New federal data shows about 7% of Americans have had long COVID. Other research published this week sheds more light on the impact of long-lasting symptoms.
An estimated 17.8 million Americans have suffered long COVID, researchers say.
In a data brief published Friday by JAMA, researchers say about 7% of Americans have had long COVID as of early 2023. The findings reflect data collected by the Agency for Healthcare Research and Quality.
Women are also more likely to have developed long COVID. Researchers say 8.6% of women reported having long COVID, compared to 5.1% of men.
Long COVID symptoms can include fatigue, brain fog, persistent coughing, chest pain, and gastrointestinal symptoms, among others.
In the JAMA data brief, the federal researchers examined results from a survey of 17,418 adults 18 years or older. The survey found 8,275 respondents said they had COVID-19, and 1,202 adults reported that they had symptoms of long COVID.
For the survey, researchers defined long COVID as symptoms lasting three months or longer after an initial COVID-19 infection.
Midlife adults were more likely to say they had long COVID than younger adults (ages 18-34) and those over the age of 65, the researchers found. White and Hispanic patients were more likely to report symptoms of long COVID than Black and Asian Americans.
Individuals with chronic conditions such as chronic bronchitis, emphysema, asthma, and heart disease were more likely to say they had long COVID. But researchers found that Americans with lower incomes weren’t more likely to report symptoms of long COVID than those with middle incomes and high incomes, researchers said.
The findings support earlier federal research. In 2022, the Centers for Disease Control and Prevention published data estimating that 6.9% of Americans have had long COVID. But researchers who published the new data pointed to the significance of more women reporting symptoms.
The new data brief came in the same week that the National Academies of Sciences, Engineering, and Medicine published new research about the impact of long COVID.
The National Academies report found that those with long COVID can have difficulty at work or school for a long period of time.
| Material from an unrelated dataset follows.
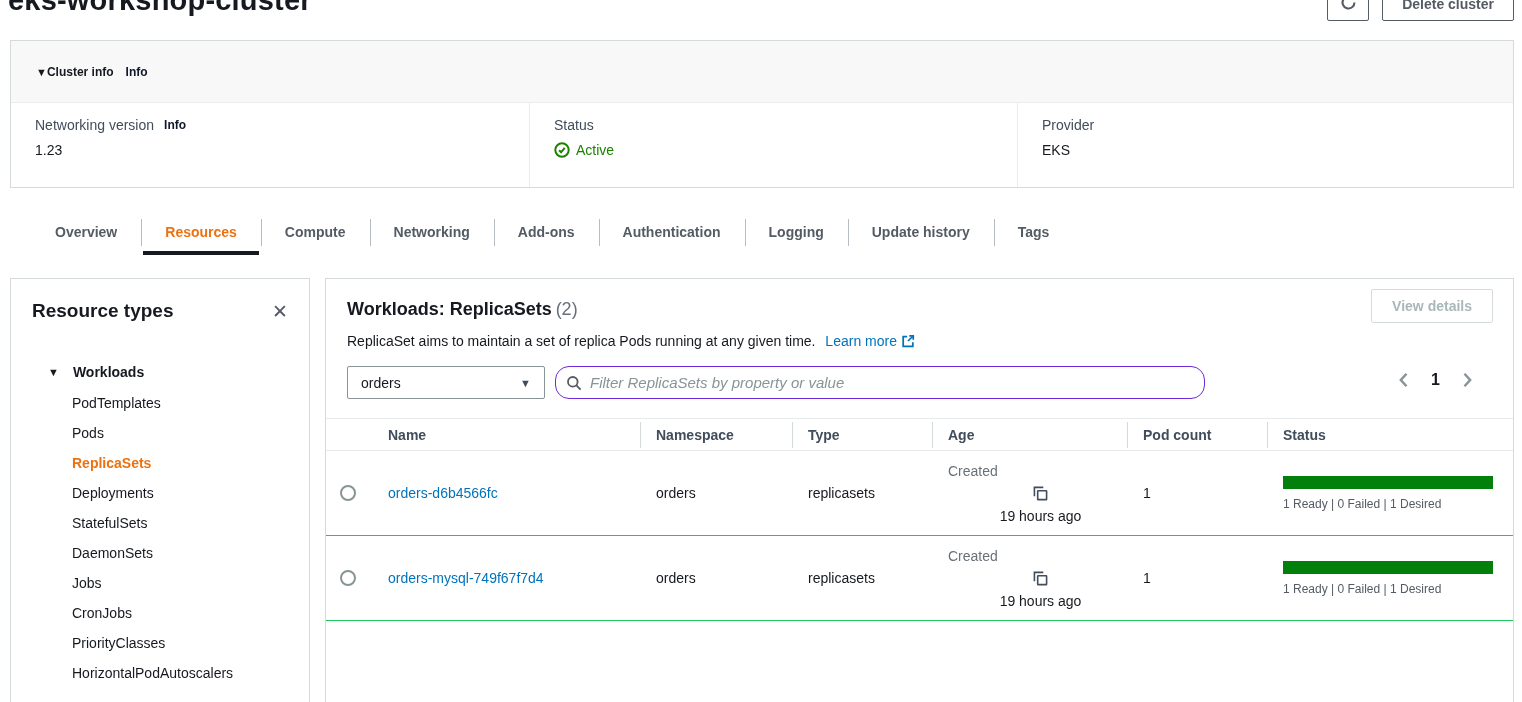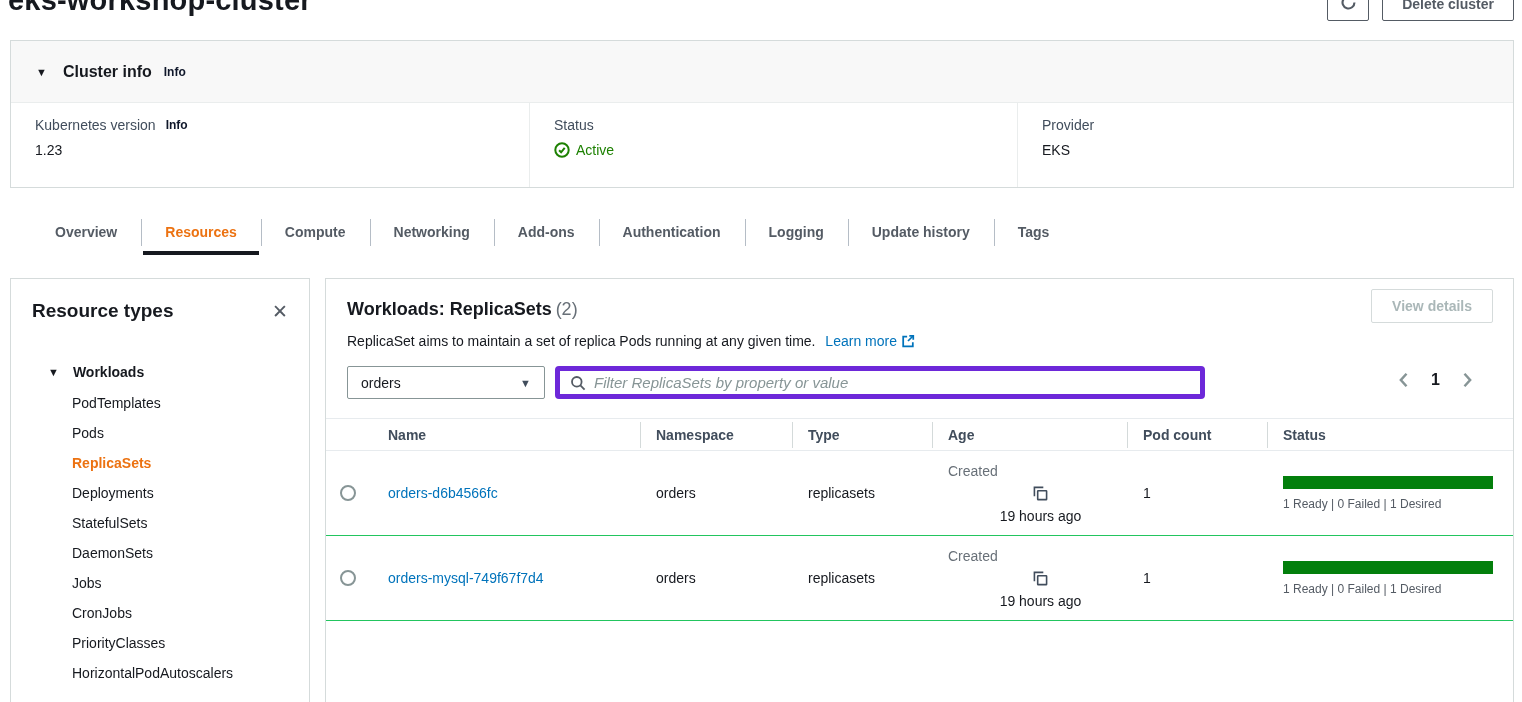"Cluster info" .cluster-title { font-size: 16px -> 12px; margin-left: 16px -> none }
Some symptoms, including chronic fatigue or “brain fog,” can affect individuals for six months to as long as two years after infection, the report states.
Some can experience severe complications even if their initial COVID-19 infection was fairly mild, the National Academies report stated.
Paul Volberding, professor emeritus in the department of medicine at the University of California, San Francisco, and chair of the committee that wrote the National Academies report, said in a news release that treating long COVID is difficult.
“This disease, which has existed in humans for less than five years, can present differently from person to person and can either resolve within weeks or persist for months or years,” Volberding said in a statement.
Another study published in Nature Medicine in August 2023 found that the complications of long COVID can persist for up to two years.
Some researchers have called for a greater commitment to studies of long COVID. In an article published by Science in February 2024, Ziyad Al-Aly and Eric Topol wrote about the need for physicians to have a greater understanding of symptoms.
“Importantly, the care needs of people with Long Covid are unmet,” they wrote. “Patients are often met with skepticism and dismissal of their symptoms as psychosomatic. The attribution of symptoms to psychological causes has no scientific support; it perpetuates stigma and disenfranchises patients from accessing the care they need.”
Some lawmakers have criticized the federal government for not moving more aggressively to study long COVID to devise better treatments.
Independent U.S. Sen. Bernie Sanders has been among the loudest voices pushing for better treatment for patients of long COVID. At a hearing in January, Sanders said too many patients with long COVID have struggled to get their symptoms taken seriously.
“Far too many medical professionals have either dismissed or misdiagnosed their serious health problems,” Sanders said at the hearing. “This crisis is made even worse by the fact that long COVID patients often require multiple specialists to treat their complex symptoms.”